**What this task involves:** From the items below, pull out the lines starting with the line that contains "Das nächste Projekt für die Netze BW" and going on through the line that contains "und farblich passend zur Umgebung….". Reproduce each line unchanged.

**Study material:**
····················

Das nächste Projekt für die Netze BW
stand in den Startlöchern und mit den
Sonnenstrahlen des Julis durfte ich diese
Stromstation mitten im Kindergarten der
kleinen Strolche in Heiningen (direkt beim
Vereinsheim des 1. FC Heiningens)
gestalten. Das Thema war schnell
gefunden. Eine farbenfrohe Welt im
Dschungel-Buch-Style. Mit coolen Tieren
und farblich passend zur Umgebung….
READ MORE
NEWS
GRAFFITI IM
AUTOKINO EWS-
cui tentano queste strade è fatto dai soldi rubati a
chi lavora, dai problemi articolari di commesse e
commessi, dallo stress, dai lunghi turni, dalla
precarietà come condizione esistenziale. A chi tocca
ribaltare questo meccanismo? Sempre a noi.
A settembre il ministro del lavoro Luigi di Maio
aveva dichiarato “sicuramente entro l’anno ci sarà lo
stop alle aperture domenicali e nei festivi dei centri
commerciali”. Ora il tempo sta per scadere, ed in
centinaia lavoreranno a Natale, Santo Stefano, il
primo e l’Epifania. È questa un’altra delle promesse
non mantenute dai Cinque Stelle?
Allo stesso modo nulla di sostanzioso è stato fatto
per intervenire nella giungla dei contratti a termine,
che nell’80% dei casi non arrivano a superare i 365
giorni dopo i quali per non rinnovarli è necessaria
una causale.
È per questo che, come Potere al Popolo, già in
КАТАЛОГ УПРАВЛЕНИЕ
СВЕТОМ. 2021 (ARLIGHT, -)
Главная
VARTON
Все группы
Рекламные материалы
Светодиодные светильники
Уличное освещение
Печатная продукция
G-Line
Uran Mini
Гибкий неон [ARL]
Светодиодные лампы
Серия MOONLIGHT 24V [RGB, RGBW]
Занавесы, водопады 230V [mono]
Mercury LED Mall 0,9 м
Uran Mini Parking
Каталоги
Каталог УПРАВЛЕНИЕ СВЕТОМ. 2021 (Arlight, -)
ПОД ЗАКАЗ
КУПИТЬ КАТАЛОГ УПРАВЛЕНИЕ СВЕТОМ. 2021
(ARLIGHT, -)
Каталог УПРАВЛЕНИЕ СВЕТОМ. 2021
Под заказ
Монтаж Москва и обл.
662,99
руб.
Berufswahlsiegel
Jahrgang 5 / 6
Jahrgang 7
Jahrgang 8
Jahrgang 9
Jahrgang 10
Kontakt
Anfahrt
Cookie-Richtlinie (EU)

····················

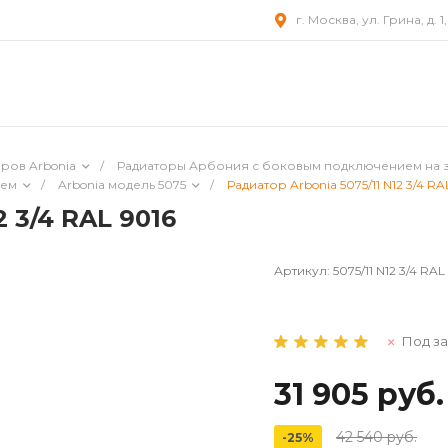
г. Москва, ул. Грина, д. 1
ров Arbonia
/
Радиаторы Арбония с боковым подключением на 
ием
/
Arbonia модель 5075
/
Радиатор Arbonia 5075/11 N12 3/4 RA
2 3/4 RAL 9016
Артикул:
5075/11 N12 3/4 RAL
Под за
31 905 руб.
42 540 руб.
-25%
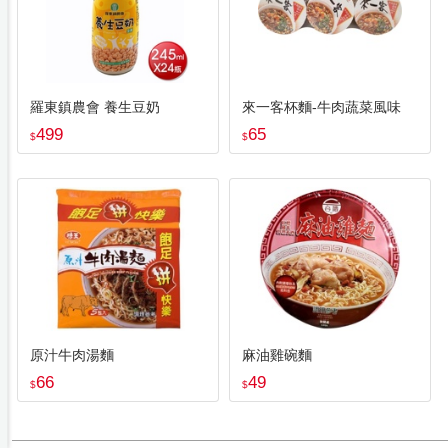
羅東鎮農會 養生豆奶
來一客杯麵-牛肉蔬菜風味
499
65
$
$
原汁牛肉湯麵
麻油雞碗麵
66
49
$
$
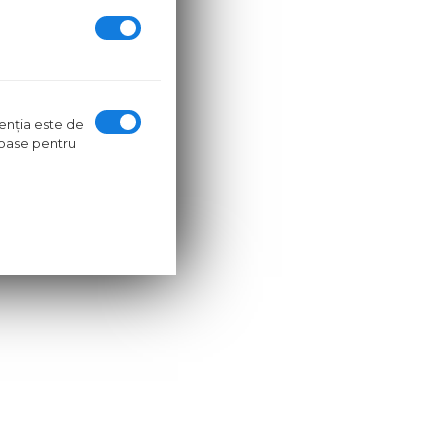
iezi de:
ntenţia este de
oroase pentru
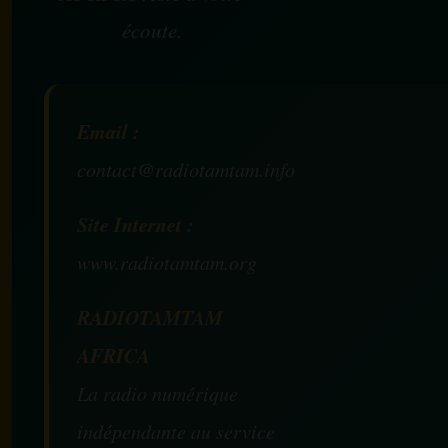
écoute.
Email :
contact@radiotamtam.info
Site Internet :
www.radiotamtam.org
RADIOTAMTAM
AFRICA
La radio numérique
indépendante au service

····················

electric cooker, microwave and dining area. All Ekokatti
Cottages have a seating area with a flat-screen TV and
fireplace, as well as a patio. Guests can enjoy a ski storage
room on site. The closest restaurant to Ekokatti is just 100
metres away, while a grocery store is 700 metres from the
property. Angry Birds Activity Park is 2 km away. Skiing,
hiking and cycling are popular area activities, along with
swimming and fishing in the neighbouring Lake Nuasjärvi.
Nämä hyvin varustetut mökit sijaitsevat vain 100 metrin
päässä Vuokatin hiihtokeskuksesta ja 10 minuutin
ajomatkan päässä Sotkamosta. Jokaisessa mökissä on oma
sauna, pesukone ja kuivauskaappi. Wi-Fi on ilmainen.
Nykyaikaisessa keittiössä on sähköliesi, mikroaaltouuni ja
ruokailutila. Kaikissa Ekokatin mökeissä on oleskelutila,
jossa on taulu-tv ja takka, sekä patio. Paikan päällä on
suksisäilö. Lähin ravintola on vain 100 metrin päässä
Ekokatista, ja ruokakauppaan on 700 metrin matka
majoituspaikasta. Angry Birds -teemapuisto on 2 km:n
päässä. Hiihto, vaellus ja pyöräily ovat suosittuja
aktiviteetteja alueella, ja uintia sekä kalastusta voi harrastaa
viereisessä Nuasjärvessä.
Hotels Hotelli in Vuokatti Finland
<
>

····················

**Answer box:**
Das nächste Projekt für die Netze BW
stand in den Startlöchern und mit den
Sonnenstrahlen des Julis durfte ich diese
Stromstation mitten im Kindergarten der
kleinen Strolche in Heiningen (direkt beim
Vereinsheim des 1. FC Heiningens)
gestalten. Das Thema war schnell
gefunden. Eine farbenfrohe Welt im
Dschungel-Buch-Style. Mit coolen Tieren
und farblich passend zur Umgebung….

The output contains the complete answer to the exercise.